新安城中,在夜間就開始下起了冰冷的秋雨,而在天未露魚白時,皇宮附近還是一抹黑,數萬太學生不顧這一場淋漓的秋雨,競相從國子監涌出,前往皇宮。
不知是誰放出的消息,武肅王世子韓子陵竟在洛陽將翰林院大學士呂文一和上陽學院的小張先生給殺了!最后的一條更是群情激憤,韓子陵竟令人將張家給屠了!
“翰林學士也是在朝之官??!這韓子陵今日敢殺朝廷官員,明日豈不是就要聚眾造反?”
“鴻儒呂文一為除邪衛道,不幸為韓子陵所殺!”
一條條沒有根由的言論紛紛從國子監傳出。一時之間,京城竟是冒出來了無數自稱呂文一大學士的弟子。
這日國子監祭酒趙邕生大學士恰好告病在家,國子監生員大亂。
與此同時有數位御史由家奴撐傘在上朝路上,時不時摸一摸袖中彈劾武肅王府的奏本。
無數太學生堆擁在皇城紫極門外,而早已得知此事的京城都尉府(先帝時為御林軍)已派人嚴守皇城各門。他們不允許有這件事情在他們的地盤被鬧大。
“哼,晏青這個死太監究竟在布什么局!”都尉府正堂,一個英姿勃發的中年男子,身上穿著一件普通黑衣在地上走來走去。

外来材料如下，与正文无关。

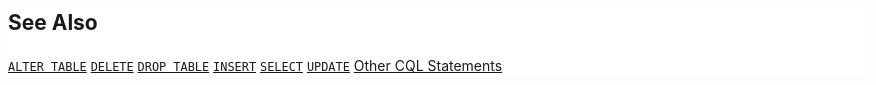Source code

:## See Also

[`ALTER TABLE`](../ddl_alter_table)
[`DELETE`](../dml_delete)
[`DROP TABLE`](../ddl_drop_table)
[`INSERT`](../dml_insert)
[`SELECT`](../dml_select)
[`UPDATE`](../dml_update)
[Other CQL Statements](..)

十年前,御林軍被皇上親自改編,十萬人馬的編制不變。只是將殿前步軍,騎兵,弓弩手三位統領統歸于都尉府。由都尉府都督直接管理,負責京城與皇城的安全事宜。也一下子將管理京畿地區的大理寺的權利給分走了一部分。
這黑衣男子正是都尉府都督俞祁。
盡管他知道早朝過后,不管朝堂出現什么結果,這些太學生也就散了。但他還是得調兵,一來充充排面,二來還真是為了防止有些腦殘士子沖進皇宮。
“唉!”俞祁跪坐在了堂前的一張低低的案幾前,一手撫頭:“晏青啊晏青!你個死太監不找事會死啊!”

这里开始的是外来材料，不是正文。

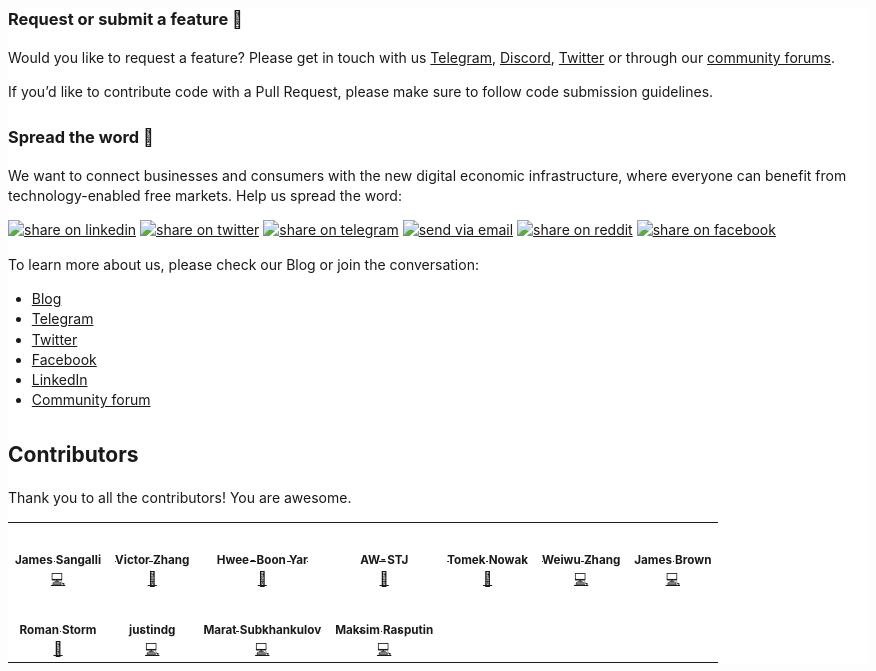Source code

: ### Request or submit a feature :postbox:

Would you like to request a feature? Please get in touch with us [Telegram](https://t.me/AlphaWalletGroup), [Discord](https://discord.gg/mx23YWRTYf), [Twitter](https://twitter.com/AlphaWallet) or through our [community forums](https://community.tokenscript.org/).

If you’d like to contribute code with a Pull Request, please make sure to follow code submission guidelines.

### Spread the word :hatched_chick:

We want to connect businesses and consumers with the new digital economic infrastructure, where everyone can benefit from technology-enabled free markets. Help us spread the word:

<a href="http://www.linkedin.com/shareArticle?mini=true&amp;url=https://github.com/AlphaWallet/alpha-wallet-android"><img src=dmz/src/main/resources/static/readme/share_linkedin-btn.svg height="35" alt="share on linkedin"></a>
<a href="https://twitter.com/share?url=https://github.com/AlphaWallet/alpha-wallet-android&amp;text=Open%20Source%20Wallet%20for%20Android&amp;hashtags=alphawallet"><img src=dmz/src/main/resources/static/readme/share_tweet-btn.svg height="35" alt="share on twitter"></a>
<a href="https://t.me/share/url?url=https://github.com/AlphaWallet/alpha-wallet-android&text=Check%20this%20out!"><img src=dmz/src/main/resources/static/readme/share_telegram-btn.svg height="35" alt="share on telegram"></a>
<a href="mailto:?Subject=open source alphawallet for android&amp;Body=Found%20this%20one,%20check%20it%20out!%20 https://github.com/AlphaWallet/alpha-wallet-android"><img src=dmz/src/main/resources/static/readme/share_mail-btn.svg height="35" alt="send via email"></a>
<a href="http://reddit.com/submit?url=https://github.com/AlphaWallet/alpha-wallet-android&amp;title=Open%20Source%20AlphaWallet%20for%20Android"><img src=dmz/src/main/resources/static/readme/share_reddit-btn.svg height="35" alt="share on reddit"></a>
<a href="http://www.facebook.com/sharer.php?u=https://github.com/AlphaWallet/alpha-wallet-android"><img src=dmz/src/main/resources/static/readme/share_facebook-btn.svg height="35" alt="share on facebook"></a>

To learn more about us, please check our Blog or join the conversation:
- [Blog](https://medium.com/alphawallet)
- [Telegram](https://t.me/AlphaWalletGroup)
- [Twitter](https://twitter.com/AlphaWallet)
- [Facebook](https://www.facebook.com/AlphaWallet)
- [LinkedIn](https://www.linkedin.com/company/alphawallet/)
- [Community forum](https://community.tokenscript.org/)

## Contributors
Thank you to all the contributors! You are awesome.




<table>
  <tr>
    <td align="center"><a href="https://www.alphawallet.com"><img src="https://avatars0.githubusercontent.com/u/16630514?v=4" width="100px;" alt=""/><br /><sub><b>James Sangalli</b></sub></a><br /><a href="https://github.com/AlphaWallet/alpha-wallet-android/commits?author=James-Sangalli" title="Code">💻</a></td>
    <td align="center"><a href="https://alphawallet.com/"><img src="https://avatars2.githubusercontent.com/u/33795543?v=4" width="100px;" alt=""/><br /><sub><b>Victor Zhang</b></sub></a><br /><a href="#ideas-zhangzhongnan928" title="Ideas, Planning, & Feedback">🤔</a></td>
    <td align="center"><a href="http://hboon.com"><img src="https://avatars2.githubusercontent.com/u/56189?v=4" width="100px;" alt=""/><br /><sub><b>Hwee-Boon Yar</b></sub></a><br /><a href="#ideas-hboon" title="Ideas, Planning, & Feedback">🤔</a></td>
    <td align="center"><a href="https://github.com/AW-STJ"><img src="https://avatars1.githubusercontent.com/u/61957841?v=4" width="100px;" alt=""/><br /><sub><b>AW-STJ</b></sub></a><br /><a href="#projectManagement-AW-STJ" title="Project Management">📆</a></td>
    <td align="center"><a href="https://github.com/tomekalphawallet"><img src="https://avatars1.githubusercontent.com/u/51817359?v=4" width="100px;" alt=""/><br /><sub><b>Tomek Nowak</b></sub></a><br /><a href="#design-tomekalphawallet" title="Design">🎨</a></td>
    <td align="center"><a href="https://github.com/colourful-land"><img src="https://avatars3.githubusercontent.com/u/548435?v=4" width="100px;" alt=""/><br /><sub><b>Weiwu Zhang</b></sub></a><br /><a href="https://github.com/AlphaWallet/alpha-wallet-android/commits?author=colourful-land" title="Code">💻</a></td>
  <td align="center"><a href="https://github.com/JamesSmartCell"><img src="https://avatars2.githubusercontent.com/u/12689544?v=4" width="100px;" alt=""/><br /><sub><b>James Brown</b></sub></a><br /><a href="https://github.com/AlphaWallet/alpha-wallet-android/commits?author=JamesSmartCell" title="Code">💻</a></td>
  </tr>
  <tr>
    <td align="center"><a href="https://multisender.app"><img src="https://avatars3.githubusercontent.com/u/9360827?v=4" width="100px;" alt=""/><br /><sub><b>Roman Storm</b></sub></a><br /><a href="https://github.com/AlphaWallet/alpha-wallet-android/issues?q=author%3Arstormsf" title="Bug reports">🐛</a></td>
    <td align="center"><a href="https://github.com/justindg"><img src="https://avatars3.githubusercontent.com/u/17334718?v=4" width="100px;" alt=""/><br /><sub><b>justindg</b></sub></a><br /><a href="https://github.com/AlphaWallet/alpha-wallet-android/commits?author=justindg" title="Code">💻</a></td>
    <td align="center"><a href="knowyouralgorithms.wordpress.com"><img src="https://avatars3.githubusercontent.com/u/3628920?v=4" width="100px;" alt=""/><br /><sub><b>Marat Subkhankulov</b></sub></a><br /><a href="https://github.com/AlphaWallet/alpha-wallet-android/commits?author=maratsubkhankulov" title="Code">💻</a></td>
    <td align="center"><a href="https://github.com/madcake"><img src="https://avatars0.githubusercontent.com/u/133312?v=4" width="100px;" alt=""/><br /><sub><b>Maksim Rasputin</b></sub></a><br /><a href="https://github.com/AlphaWallet/alpha-wallet-android/commits?author=madcake" title="Code">💻</a></td>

而后站起身來,看了眼還沒有亮的天,就在婢女的服侍下穿上了一套亮黑色的虎煞甲,帶好佩劍后由一個家奴替他撐著傘走出了門。
按當朝律,都尉府都督上朝時應帶劍隨侍殿下左右。而都督府三統領則領兵在殿外候旨。
俞祁都督走到了奉圣門,發現這里居然聚集著幾千太學生,竟還有一個人將衣服脫下來,有一枚小刀在身上刻了什么!這時守衛此門的士兵有一個瞧見了都督的到來,對著都督行了一個軍禮,俞祁也是點頭回應!畢竟這些人太多了,一個疏忽就有可能將這些太學生控制不住。
“你們這是要干什么?造反嗎?”俞祁走到奉圣門下看著眼前的一陣太學生。
“我們要見皇上!我們要皇上誅殺韓子陵,以平天下士子之怒火!”
一個聲音從人群中傳出,頓時群聲附和。
“見皇上?你們當皇上是你們想見就能見的嗎?”俞祁怒喝一聲:“國子監趙祭酒自會傳達諸位的意思!”俞祁說的這句話可是相當客氣了!
這時,有一人光著膀子自人群中擠出:“我張永愿為天下士子請命,請皇上誅殺韓子陵!”這時俞祁才看清楚這張永身上刻的是什么
“誅韓子陵!”
俞祁勸說道:“皇宮門前,還不穿上衣服,這是你如此撒野的地方?”
“如不誅殺韓子陵,張永愿永世露此四字,不復披衣!”張永強硬的回答。這一回答在他自己看來一定可以傳成一段士林佳話,國子監學子張永為天下士子請命!
他以為這位都督會因自己的一番話而感動,進而好言相勸一番,雖進不了皇宮,但定會揚名天下!可是他還是看錯了人,俞祁面無表情的說:“請命?何不用我鞘中之劍?以一小刀刻字在身上就是請命了?你這成名也就太容易了!”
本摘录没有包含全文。